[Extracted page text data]
▬▬▬

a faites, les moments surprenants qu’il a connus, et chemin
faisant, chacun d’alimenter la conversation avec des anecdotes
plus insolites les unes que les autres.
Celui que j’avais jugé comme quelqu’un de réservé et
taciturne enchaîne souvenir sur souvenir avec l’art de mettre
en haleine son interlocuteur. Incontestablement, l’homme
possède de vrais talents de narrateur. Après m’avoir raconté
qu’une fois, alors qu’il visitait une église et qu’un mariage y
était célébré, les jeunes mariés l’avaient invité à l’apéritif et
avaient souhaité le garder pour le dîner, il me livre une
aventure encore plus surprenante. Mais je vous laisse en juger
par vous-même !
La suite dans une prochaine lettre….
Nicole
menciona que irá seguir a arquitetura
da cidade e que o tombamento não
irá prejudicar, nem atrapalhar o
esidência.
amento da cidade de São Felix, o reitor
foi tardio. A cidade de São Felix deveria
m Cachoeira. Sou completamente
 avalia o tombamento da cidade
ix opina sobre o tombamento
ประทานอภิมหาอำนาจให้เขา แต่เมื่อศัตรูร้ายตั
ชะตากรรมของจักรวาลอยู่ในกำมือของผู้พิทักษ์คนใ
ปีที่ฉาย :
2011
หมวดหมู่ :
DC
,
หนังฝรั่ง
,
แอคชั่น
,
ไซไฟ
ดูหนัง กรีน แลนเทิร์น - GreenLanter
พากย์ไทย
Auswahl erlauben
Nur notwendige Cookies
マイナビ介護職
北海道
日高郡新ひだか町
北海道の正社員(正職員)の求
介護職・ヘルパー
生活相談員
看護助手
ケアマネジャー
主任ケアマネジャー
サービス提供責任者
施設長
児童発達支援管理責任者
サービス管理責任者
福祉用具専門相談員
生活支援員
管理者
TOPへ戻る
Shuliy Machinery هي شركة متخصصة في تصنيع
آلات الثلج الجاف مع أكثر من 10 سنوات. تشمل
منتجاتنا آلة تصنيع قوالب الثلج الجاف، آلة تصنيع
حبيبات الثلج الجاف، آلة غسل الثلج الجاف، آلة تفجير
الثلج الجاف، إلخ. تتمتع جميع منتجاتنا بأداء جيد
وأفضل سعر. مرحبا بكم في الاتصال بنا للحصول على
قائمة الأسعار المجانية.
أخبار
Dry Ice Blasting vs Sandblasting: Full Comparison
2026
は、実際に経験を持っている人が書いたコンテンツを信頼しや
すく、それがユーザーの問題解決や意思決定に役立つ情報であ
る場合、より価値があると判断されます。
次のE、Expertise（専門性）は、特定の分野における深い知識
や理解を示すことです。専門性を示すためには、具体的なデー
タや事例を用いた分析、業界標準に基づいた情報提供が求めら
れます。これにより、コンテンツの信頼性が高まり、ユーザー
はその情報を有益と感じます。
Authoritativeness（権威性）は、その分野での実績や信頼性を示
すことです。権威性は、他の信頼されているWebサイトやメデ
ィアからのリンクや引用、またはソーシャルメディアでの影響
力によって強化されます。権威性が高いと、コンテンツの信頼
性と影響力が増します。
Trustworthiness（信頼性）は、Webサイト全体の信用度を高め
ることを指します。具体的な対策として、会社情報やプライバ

▬▬▬

■ Task to complete
Write out each line above with the word "الجاف".

■ Solution for this task
آلات الثلج الجاف مع أكثر من 10 سنوات. تشمل
منتجاتنا آلة تصنيع قوالب الثلج الجاف، آلة تصنيع
حبيبات الثلج الجاف، آلة غسل الثلج الجاف، آلة تفجير
الثلج الجاف، إلخ. تتمتع جميع منتجاتنا بأداء جيد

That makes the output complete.